THIRD MODIFICATION TO REVOLVING CREDIT AND TERM LOAN AGREEMENT
Exhibit 10.4
THIRD MODIFICATION TO REVOLVING CREDIT
AND TERM LOAN AGREEMENT
This THIRD MODIFICATION TO REVOLVING CREDIT AND TERM LOAN AGREEMENT (this Agreement) made as of the 14th day of June, 2002, by and among INTEGRATED CIRCUIT SYSTEMS, INC., a corporation organized and existing under the laws of the Commonwealth of Pennsylvania, with its chief executive office at 2435 Boulevard of the Generals, Norristown, Pennsylvania 19403, ICST, INC., a corporation organized and existing under the laws of the Commonwealth of Pennsylvania, with its chief executive office at 2435 Boulevard of the Generals, Norristown, Pennsylvania 19403; ICS TECHNOLOGIES, INC., a corporation organized and existing under the laws of the State of Delaware, with its chief executive office at 2435 Boulevard of the Generals, Norristown, Pennsylvania 19403; INTEGRATED CIRCUIT SYSTEMS PTE LTD, a corporation organized and existing under the laws of the Republic of Singapore, with its chief executive office at 1 Kallang Sector, #07-04/06, Kolam Ayer Industrial Park, Singapore 349276; MICRO NETWORKS CORPORATION (Micro), a corporation organized and existing under the laws of the State of Delaware, with its chief executive office at 2435 Boulevard of the Generals, Norristown, Pennsylvania 19403; WACHOVIA BANK, NATIONAL ASSOCIATION, with an office at 123 South Broad Street, Philadelphia, Pennsylvania, Pennsylvania 19109; and FLEET NATIONAL BANK, with an office at 7111 Valley Green Road, Fort Washington, Pennsylvania 19034.
RECITALS
WHEREAS, on December 31, 2001, the parties hereto (other than Micro) executed a Revolving Credit and Term Loan Agreement (including any modifications or amendments thereto, the Loan Agreement), the terms of which were modified by a Modification to Revolving Credit and Term Loan Agreement dated January 9, 2002, and a Second Modification to Revolving Credit and Term Loan Agreement dated as of February 28, 2002, executed by all parties hereto.
WHEREAS, the terms of the Loan Agreement are incorporated herein and made a part hereof as if fully set forth. Any capitalized term used herein and not otherwise defined herein shall have the meaning ascribed to such term in the Loan Agreement.
WHEREAS, the Borrower has requested that the Banks agree to an additional modification of the Loan Agreement.
NOW THEREFORE, with the above Recitals incorporated herein by reference thereto, the parties hereto, intending to be legally bound hereby, agree as follows:
1. ACKNOWLEDGMENT OF BALANCE. Each Borrower acknowledges that as of June 13, 2002, the outstanding principal balance of the Loans was $42,500,000.00.

### Provided data
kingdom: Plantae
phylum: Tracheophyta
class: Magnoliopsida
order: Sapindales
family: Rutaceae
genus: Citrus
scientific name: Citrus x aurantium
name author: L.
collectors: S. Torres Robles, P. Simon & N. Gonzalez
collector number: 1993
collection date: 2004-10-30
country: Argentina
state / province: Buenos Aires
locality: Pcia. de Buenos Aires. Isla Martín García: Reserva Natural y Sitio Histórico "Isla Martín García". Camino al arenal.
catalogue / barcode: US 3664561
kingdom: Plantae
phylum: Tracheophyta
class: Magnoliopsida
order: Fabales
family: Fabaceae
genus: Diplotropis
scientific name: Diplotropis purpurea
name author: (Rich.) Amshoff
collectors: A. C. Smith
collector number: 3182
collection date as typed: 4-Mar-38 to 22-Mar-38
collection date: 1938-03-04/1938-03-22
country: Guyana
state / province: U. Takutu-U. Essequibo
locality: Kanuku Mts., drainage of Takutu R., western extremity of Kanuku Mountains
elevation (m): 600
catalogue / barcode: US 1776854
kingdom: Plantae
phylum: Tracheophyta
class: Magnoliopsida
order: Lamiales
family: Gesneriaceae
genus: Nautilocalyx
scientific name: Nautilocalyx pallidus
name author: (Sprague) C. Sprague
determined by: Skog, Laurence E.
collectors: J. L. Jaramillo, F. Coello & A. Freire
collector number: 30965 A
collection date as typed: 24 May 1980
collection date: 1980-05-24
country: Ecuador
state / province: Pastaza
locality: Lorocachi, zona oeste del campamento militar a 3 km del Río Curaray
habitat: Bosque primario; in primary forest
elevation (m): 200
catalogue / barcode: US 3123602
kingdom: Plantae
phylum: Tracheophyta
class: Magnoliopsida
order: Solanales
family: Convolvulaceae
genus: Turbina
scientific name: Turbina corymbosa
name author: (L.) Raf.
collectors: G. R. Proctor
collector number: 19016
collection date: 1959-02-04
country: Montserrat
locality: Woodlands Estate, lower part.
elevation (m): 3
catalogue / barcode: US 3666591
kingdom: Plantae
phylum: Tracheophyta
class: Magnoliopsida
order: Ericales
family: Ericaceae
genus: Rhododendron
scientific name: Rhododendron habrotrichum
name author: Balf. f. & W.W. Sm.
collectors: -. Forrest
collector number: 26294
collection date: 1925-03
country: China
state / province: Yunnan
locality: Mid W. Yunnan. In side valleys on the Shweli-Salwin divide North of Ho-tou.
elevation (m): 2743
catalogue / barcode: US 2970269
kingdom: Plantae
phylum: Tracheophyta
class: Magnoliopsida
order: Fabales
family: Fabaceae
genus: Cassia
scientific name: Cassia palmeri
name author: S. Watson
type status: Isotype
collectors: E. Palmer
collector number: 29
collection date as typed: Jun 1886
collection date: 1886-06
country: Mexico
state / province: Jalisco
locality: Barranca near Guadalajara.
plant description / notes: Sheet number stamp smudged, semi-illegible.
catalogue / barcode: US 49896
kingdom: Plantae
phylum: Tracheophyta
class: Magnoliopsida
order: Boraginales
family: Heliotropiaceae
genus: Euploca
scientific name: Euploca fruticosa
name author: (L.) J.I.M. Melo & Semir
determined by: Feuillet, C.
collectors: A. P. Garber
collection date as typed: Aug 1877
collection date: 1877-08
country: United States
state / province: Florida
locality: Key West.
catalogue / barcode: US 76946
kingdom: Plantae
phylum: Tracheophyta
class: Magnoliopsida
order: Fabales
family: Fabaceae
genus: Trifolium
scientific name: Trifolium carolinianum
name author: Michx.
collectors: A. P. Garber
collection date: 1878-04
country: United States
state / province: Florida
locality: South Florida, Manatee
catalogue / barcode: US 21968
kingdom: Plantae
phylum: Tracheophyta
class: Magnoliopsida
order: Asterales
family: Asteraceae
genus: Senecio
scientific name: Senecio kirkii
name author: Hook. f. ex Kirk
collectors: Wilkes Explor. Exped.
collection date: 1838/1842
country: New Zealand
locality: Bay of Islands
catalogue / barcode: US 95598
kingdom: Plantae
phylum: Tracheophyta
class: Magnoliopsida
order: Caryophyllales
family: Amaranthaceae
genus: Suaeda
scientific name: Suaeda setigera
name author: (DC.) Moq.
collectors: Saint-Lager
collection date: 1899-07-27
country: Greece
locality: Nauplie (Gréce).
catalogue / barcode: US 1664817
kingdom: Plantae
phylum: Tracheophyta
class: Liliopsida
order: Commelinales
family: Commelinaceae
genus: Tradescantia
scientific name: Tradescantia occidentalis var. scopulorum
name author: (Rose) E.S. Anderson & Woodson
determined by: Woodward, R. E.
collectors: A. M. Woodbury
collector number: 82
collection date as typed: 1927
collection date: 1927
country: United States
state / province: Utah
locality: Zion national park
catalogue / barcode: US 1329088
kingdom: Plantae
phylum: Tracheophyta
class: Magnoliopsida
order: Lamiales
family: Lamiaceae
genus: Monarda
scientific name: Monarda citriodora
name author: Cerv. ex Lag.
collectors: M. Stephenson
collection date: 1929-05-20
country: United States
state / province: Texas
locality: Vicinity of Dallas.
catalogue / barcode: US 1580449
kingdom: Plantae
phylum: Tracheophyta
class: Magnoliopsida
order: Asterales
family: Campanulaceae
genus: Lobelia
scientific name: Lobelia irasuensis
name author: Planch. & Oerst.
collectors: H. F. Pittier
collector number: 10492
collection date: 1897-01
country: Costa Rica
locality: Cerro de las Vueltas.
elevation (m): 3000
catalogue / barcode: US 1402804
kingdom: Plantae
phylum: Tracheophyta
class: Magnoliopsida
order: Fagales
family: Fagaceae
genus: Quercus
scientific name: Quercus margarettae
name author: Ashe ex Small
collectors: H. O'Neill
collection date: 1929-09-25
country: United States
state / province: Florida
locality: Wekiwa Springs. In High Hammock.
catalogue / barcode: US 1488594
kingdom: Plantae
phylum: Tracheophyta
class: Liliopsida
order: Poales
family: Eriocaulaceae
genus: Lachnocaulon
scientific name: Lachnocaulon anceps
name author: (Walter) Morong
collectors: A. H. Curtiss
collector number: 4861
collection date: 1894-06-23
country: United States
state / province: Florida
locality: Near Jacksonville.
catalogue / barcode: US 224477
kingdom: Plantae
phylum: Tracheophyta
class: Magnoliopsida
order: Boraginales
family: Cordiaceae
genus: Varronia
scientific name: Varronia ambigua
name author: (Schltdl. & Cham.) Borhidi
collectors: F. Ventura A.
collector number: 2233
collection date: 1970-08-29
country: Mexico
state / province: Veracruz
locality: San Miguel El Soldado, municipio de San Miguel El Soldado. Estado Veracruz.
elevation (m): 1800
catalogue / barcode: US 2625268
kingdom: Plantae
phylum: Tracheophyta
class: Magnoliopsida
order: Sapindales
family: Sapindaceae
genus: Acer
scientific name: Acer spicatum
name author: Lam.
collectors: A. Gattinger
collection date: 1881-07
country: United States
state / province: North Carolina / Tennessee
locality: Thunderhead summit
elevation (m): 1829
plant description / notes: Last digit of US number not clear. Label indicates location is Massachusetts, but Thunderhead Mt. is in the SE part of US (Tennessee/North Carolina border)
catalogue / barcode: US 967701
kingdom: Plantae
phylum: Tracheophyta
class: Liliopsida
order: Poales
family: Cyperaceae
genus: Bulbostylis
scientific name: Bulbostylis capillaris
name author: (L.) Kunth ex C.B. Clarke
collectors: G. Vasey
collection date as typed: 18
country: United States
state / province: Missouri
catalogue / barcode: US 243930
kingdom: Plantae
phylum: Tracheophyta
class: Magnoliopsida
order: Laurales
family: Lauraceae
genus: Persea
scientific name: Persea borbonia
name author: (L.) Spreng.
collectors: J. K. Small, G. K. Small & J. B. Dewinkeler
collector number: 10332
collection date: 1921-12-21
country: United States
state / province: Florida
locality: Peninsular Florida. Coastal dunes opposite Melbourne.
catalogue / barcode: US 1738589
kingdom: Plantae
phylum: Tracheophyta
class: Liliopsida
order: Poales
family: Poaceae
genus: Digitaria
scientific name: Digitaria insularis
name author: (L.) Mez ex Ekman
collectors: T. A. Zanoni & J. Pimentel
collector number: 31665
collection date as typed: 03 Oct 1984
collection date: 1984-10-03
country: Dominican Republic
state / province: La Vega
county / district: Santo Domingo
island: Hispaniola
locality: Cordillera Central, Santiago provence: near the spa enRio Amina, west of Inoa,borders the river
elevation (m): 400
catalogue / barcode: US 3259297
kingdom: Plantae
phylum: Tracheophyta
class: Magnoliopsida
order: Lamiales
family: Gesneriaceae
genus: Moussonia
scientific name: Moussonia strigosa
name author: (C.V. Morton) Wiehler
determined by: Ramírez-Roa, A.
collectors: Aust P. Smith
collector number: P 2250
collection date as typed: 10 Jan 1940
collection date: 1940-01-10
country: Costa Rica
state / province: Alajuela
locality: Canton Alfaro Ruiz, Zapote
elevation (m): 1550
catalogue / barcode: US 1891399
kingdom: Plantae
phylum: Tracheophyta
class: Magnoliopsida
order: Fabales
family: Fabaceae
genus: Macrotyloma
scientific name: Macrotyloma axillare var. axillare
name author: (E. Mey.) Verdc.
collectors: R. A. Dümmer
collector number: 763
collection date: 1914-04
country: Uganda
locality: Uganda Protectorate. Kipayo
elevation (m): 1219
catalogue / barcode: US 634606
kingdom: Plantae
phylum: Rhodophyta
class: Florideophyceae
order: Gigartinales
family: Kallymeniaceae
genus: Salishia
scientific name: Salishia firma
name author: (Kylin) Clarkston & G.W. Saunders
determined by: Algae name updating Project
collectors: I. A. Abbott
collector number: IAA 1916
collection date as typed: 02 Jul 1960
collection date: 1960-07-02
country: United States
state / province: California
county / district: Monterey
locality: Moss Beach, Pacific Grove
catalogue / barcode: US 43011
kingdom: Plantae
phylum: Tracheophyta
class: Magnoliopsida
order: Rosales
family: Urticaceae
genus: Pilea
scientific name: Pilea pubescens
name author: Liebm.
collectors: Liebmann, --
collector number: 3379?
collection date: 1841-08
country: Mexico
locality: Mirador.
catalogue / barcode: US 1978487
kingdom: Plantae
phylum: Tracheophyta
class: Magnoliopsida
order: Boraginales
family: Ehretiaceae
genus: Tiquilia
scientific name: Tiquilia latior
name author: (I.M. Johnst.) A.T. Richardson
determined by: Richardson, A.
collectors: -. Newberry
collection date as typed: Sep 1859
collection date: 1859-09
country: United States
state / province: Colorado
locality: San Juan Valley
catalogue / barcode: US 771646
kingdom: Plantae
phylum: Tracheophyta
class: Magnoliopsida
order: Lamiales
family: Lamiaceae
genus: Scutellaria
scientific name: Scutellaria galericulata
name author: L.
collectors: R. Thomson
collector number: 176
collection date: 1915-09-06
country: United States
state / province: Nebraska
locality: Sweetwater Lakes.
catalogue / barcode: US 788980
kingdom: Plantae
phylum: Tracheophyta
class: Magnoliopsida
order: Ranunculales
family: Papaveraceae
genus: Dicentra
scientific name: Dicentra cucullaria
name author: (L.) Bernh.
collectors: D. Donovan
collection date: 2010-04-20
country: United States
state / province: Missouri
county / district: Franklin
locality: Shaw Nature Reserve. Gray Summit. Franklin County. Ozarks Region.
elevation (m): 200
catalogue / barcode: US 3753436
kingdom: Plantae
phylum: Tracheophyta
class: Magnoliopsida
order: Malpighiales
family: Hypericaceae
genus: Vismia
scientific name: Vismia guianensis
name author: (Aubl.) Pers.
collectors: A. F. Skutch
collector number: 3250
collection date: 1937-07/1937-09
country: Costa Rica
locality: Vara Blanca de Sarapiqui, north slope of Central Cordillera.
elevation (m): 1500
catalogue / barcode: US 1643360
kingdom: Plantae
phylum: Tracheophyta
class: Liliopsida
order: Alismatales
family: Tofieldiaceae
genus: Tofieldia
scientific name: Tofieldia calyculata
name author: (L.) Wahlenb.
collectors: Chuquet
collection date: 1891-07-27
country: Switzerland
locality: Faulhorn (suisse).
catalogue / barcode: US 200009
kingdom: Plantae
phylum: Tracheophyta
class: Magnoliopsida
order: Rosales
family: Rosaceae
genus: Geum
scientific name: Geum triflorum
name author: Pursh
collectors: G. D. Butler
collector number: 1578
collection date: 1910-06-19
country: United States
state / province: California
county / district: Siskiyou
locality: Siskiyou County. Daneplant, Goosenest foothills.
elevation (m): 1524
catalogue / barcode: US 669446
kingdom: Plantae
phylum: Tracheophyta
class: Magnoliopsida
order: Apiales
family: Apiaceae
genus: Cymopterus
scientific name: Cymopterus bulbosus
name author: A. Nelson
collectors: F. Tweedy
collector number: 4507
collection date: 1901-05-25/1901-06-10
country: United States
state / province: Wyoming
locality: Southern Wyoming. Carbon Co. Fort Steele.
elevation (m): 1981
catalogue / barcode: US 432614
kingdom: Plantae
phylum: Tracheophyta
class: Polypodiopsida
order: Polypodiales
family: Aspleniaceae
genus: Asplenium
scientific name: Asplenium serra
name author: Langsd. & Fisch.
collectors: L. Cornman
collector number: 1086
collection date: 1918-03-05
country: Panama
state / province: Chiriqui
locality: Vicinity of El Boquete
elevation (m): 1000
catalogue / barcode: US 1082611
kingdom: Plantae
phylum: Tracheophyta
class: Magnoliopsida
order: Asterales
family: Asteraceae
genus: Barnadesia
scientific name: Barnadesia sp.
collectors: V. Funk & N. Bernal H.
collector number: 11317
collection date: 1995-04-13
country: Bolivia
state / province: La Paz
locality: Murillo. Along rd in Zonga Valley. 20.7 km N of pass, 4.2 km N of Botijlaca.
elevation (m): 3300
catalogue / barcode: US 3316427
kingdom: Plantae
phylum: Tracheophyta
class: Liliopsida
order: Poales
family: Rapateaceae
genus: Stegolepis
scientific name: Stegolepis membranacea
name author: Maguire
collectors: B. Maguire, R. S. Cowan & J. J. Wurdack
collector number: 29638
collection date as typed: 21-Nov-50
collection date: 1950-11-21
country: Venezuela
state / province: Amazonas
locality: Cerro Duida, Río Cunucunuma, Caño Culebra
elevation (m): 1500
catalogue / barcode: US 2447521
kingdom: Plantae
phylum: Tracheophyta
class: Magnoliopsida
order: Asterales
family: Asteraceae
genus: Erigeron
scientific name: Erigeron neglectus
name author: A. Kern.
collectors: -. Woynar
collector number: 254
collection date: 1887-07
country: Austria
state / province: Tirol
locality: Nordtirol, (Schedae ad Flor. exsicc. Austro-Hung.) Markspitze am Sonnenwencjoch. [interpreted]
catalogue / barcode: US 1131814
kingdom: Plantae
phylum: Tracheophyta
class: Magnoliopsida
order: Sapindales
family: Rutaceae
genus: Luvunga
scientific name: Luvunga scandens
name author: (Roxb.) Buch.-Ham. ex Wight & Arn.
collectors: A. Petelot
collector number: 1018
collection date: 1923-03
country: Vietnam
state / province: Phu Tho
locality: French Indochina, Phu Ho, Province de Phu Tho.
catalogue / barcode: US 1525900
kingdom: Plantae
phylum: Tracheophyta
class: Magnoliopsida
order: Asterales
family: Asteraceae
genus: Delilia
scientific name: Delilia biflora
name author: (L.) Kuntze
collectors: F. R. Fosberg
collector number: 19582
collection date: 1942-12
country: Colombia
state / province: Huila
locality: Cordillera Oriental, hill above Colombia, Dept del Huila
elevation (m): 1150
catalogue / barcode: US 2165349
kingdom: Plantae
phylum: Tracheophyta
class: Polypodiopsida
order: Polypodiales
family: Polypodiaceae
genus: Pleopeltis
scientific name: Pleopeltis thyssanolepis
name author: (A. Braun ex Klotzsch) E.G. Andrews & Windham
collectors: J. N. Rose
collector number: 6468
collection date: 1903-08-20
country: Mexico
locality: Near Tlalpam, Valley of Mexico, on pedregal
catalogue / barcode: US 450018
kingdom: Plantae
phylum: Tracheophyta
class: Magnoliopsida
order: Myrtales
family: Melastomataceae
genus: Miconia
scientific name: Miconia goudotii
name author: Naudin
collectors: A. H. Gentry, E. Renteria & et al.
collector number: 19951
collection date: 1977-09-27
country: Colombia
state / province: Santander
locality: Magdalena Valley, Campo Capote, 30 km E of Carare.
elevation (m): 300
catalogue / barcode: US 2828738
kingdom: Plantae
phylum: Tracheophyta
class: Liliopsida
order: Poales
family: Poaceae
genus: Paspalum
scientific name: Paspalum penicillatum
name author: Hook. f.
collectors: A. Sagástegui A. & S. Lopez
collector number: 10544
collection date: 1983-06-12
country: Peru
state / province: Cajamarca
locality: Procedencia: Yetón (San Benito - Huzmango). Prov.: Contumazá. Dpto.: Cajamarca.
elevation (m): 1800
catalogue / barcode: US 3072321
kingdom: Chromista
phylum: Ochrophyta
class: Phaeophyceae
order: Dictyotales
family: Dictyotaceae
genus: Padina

### Given task 1
Which parties does the loan agreement modification list as entering into it? Give each one.
### Given task 2
Copy the lines of the records from the line with "scientific name: Trifolium carolinianum" to the line with "scientific name: Tradescantia".

### Written solution 1
INTEGRATED CIRCUIT SYSTEMS, INC.
ICST, INC.
ICS TECHNOLOGIES, INC.
INTEGRATED CIRCUIT SYSTEMS PTE LTD
MICRO NETWORKS CORPORATION
WACHOVIA BANK, NATIONAL ASSOCIATION
FLEET NATIONAL BANK

### Written solution 2
scientific name: Trifolium carolinianum
name author: Michx.
collectors: A. P. Garber
collection date: 1878-04
country: United States
state / province: Florida
locality: South Florida, Manatee
catalogue / barcode: US 21968
kingdom: Plantae
phylum: Tracheophyta
class: Magnoliopsida
order: Asterales
family: Asteraceae
genus: Senecio
scientific name: Senecio kirkii
name author: Hook. f. ex Kirk
collectors: Wilkes Explor. Exped.
collection date: 1838/1842
country: New Zealand
locality: Bay of Islands
catalogue / barcode: US 95598
kingdom: Plantae
phylum: Tracheophyta
class: Magnoliopsida
order: Caryophyllales
family: Amaranthaceae
genus: Suaeda
scientific name: Suaeda setigera
name author: (DC.) Moq.
collectors: Saint-Lager
collection date: 1899-07-27
country: Greece
locality: Nauplie (Gréce).
catalogue / barcode: US 1664817
kingdom: Plantae
phylum: Tracheophyta
class: Liliopsida
order: Commelinales
family: Commelinaceae
genus: Tradescantia
scientific name: Tradescantia occidentalis var. scopulorum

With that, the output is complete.